March 20, 2020

Storytelling in the Coronavirus Era

Hello from my couch! It’s day five of remote work. In these few days, I’ve gotten to see clients’ pets, aquariums, comfy sweaters, novelty mugs and other charming personal affects. We’re all getting used to a new climate that seems to change every day.

While it’s easy to be lighthearted about the day-to-day, I don’t want to undercut the major hardships happening. Fear of the virus itself looms high, while more people we know are coming down with it. Peers are losing their jobs and wondering how they’ll pay bills. Restaurants are closing, school seems like it may never come back and people from many industries are seeing their entire livelihoods slip away. Just last week, many people didn’t see this coming at all. My 66-year-old mom keeps pointing out that she’s never seen anything like this in her entire life.

For the companies that aren’t hitting an indefinite pause on everything, there are plenty of questions about what what next steps should be. We’ve seen a lot of clients take this unusual time to revisit their brand, making sure they’re ready to hit the ground running once the world is functioning normally again (if ever).

But we’re also seeing a desperate need for companies to acknowledge what’s happening in a meaningful way. Having to address what your business is doing in a global pandemic that has reached everyone’s doorstep feels like a new challenge. After watching people on social media make fun of brands’ obligatory “here’s what this leggings company is doing about COVID-19” emails, it’s worth thinking about what types of stories people really need right now. Here are a few thoughts based on observations so far. (We might have different things to say in a few months, as we learn more.)

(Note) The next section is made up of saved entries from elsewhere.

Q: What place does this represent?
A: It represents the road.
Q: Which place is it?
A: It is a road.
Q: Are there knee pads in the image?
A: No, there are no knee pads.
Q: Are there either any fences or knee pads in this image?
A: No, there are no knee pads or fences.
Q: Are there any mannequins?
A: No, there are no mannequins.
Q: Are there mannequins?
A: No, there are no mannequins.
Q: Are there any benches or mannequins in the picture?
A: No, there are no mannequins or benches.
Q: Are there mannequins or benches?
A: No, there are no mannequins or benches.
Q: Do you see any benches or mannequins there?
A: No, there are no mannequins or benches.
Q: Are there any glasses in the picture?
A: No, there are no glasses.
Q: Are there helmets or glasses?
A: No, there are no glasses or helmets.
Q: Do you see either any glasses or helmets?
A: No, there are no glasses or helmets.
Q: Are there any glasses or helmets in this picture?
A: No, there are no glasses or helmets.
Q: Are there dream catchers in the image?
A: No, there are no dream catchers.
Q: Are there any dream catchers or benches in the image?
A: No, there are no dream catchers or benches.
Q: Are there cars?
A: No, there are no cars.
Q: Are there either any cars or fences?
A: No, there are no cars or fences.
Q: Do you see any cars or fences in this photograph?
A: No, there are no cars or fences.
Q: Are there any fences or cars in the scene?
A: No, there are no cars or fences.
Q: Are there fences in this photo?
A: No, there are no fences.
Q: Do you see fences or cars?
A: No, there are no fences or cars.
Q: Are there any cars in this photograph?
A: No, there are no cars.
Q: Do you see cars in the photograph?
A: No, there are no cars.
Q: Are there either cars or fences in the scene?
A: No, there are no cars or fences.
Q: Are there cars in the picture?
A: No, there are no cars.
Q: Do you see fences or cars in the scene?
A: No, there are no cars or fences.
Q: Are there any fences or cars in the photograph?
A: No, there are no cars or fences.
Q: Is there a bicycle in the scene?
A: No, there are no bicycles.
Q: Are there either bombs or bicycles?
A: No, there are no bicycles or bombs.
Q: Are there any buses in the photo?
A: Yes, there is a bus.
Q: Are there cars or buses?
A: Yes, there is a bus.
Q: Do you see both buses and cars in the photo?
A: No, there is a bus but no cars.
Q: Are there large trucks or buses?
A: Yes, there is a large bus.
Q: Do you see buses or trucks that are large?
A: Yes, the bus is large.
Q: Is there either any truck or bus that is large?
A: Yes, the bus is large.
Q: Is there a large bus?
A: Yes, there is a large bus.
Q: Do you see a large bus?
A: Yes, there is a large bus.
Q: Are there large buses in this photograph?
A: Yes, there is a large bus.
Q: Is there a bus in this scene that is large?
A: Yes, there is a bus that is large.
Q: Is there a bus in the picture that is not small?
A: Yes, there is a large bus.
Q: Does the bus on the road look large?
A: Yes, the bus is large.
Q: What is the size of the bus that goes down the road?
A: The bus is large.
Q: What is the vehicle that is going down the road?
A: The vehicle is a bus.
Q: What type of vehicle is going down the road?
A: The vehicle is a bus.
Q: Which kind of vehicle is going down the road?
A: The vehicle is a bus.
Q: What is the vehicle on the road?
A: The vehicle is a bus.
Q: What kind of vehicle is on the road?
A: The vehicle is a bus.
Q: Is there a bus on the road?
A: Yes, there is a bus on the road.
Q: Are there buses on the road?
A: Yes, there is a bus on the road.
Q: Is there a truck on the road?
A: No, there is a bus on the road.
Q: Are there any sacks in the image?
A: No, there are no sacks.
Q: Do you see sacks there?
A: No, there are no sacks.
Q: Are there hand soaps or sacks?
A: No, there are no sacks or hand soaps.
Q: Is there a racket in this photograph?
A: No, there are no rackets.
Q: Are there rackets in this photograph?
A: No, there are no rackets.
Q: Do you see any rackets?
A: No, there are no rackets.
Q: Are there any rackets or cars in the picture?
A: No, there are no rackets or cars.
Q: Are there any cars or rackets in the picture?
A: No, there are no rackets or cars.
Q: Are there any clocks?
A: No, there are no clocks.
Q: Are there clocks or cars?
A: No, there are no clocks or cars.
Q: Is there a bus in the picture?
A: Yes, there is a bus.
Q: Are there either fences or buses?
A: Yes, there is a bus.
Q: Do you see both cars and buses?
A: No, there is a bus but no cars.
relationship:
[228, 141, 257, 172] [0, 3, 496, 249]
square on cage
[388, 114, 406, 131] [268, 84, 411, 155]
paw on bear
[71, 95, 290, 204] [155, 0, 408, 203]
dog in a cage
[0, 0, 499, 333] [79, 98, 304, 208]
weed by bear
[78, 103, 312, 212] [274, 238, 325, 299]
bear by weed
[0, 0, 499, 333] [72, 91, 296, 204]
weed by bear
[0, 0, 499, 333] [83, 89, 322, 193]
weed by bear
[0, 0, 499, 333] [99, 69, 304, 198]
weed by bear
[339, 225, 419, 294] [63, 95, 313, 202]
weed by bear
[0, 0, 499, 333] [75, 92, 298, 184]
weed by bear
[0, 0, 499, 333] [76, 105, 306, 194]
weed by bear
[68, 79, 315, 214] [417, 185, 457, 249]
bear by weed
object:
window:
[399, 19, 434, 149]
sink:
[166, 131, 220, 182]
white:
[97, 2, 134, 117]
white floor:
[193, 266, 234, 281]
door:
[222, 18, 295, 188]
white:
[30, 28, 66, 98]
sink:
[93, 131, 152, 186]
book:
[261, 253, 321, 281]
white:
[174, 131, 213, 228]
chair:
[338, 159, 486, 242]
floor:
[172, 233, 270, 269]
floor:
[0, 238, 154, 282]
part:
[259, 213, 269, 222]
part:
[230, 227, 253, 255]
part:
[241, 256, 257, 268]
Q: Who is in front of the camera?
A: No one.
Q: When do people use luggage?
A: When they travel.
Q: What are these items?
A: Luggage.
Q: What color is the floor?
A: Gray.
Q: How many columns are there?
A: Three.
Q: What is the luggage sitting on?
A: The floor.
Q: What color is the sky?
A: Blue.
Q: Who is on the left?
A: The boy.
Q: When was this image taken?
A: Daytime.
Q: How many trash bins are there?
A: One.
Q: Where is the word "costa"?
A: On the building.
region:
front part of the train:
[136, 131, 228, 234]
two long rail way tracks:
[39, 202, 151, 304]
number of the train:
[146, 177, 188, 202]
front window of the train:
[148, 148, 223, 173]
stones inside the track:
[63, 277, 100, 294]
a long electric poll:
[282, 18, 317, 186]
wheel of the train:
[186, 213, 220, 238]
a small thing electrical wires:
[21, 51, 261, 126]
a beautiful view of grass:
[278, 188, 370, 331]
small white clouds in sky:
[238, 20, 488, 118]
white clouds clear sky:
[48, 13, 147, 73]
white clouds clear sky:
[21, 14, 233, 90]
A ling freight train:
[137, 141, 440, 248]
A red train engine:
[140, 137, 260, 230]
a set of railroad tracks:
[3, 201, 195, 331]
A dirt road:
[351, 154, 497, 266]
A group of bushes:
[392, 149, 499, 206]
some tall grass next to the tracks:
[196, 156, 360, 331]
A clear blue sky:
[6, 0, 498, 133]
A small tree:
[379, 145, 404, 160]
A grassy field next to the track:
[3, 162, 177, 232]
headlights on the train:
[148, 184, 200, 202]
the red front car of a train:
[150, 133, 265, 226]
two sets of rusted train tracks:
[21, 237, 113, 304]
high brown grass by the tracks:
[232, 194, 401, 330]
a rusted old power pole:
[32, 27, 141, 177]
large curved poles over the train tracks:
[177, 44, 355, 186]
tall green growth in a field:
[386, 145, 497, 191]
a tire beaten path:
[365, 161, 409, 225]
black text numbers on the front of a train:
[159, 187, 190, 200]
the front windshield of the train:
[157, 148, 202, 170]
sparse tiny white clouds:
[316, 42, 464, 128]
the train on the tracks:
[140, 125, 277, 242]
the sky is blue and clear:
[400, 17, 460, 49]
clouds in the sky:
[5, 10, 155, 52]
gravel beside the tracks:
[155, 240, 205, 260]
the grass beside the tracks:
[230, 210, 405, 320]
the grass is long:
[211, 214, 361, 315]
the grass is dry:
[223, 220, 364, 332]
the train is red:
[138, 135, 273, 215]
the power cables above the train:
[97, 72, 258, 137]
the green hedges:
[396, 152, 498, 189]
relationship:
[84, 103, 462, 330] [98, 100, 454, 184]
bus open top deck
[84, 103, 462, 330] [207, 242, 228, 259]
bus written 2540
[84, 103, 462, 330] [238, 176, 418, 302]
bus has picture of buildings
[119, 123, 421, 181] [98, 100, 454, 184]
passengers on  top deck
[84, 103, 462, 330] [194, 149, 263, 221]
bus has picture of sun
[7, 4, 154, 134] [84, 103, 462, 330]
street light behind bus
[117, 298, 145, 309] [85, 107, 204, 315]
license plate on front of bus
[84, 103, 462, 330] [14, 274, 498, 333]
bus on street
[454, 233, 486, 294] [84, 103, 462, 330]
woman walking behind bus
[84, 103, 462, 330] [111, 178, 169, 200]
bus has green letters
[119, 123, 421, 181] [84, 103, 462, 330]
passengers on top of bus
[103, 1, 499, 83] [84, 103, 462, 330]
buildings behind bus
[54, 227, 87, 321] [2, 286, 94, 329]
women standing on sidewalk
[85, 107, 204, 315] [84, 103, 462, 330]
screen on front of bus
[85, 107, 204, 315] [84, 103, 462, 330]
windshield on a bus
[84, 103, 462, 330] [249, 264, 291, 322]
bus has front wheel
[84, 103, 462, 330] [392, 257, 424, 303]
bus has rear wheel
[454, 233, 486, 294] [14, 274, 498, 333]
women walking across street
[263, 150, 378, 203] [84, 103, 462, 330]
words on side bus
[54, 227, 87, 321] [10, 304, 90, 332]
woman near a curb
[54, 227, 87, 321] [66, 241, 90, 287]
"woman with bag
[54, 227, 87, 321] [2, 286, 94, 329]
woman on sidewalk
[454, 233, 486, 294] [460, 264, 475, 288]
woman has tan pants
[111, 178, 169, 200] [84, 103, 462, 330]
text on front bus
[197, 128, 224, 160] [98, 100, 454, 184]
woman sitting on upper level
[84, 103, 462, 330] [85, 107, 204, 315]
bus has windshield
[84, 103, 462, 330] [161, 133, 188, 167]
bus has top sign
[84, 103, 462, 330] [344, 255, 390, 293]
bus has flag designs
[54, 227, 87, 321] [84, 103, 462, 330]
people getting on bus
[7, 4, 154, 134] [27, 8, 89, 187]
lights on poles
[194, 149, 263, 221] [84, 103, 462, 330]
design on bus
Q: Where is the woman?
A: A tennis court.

1. Be Honest and Vulnerable

The easiest answer is to just show what’s actually happening. Show your staff on their couch with their cats. Address the real fears and unanswered questions you’re dealing with. Loosen the normal rules a little and leave some room for exploration and raw emotion.

This whole era is a peek under the hood at how many companies—and our country—run. If this reveals ways to improve, embrace this as a chance to make a public commitment, and use storytelling to provide transparency into how you’re making that happen.

2. Ask Hard Questions

Is the messaging you currently have in the market right for the current cultural conversation? I’ve gotten plenty of ads that feel off. Do I want a new cocktail dress right now? Am I really going to be stocking up on summer grilling essentials? Consider the emotions people are going through on the other end of the screen. Does your message make them feel heard?

3. Shape Your POV on Life After the Pandemic

This can take a lot of work, research and discourse. But we’re going to face a dramatically different reality after this. Now is a chance to become a thought leader by standing for something and building a mission that shows clearly how you help keep the world running. Who do you serve and how will you make their lives easier? How will you tell that story?

4. Bring People Together

People are already feeling alienated. It’s been encouraging to see the Google Hangouts and Zoom chats set up between friends. I set one up with my family for this weekend. But below all the novelty is a lot of heartbreak for all the weddings, parties, vacations and gatherings that people were excited about. We’re all mourning something. If you can find a way to make people connected, it’ll resonate a lot more than a typical shiny story.

5. Connect Your Story with Your Actions

What is your company going to do to help the people who are suffering? Consider a call to action or give-back program that addresses what communities need. If your company needs to focus instead on changing employee benefits to empower new ways of working, that counts, too. Or if you’re focusing your R&D on public health in a new way, tell that story. Avoid framing these efforts as one-time transactions, and dig into the nuance of who you’re helping, the roadblocks you face and the creativity found in a challenge.

Hard times have a way of revealing the human spirit, and Superhuman is all about making brands more human. That starts with peeling back some of the layers of formality, and finding something simple and authentic at the core. We wish everyone luck in the uncharted days ahead.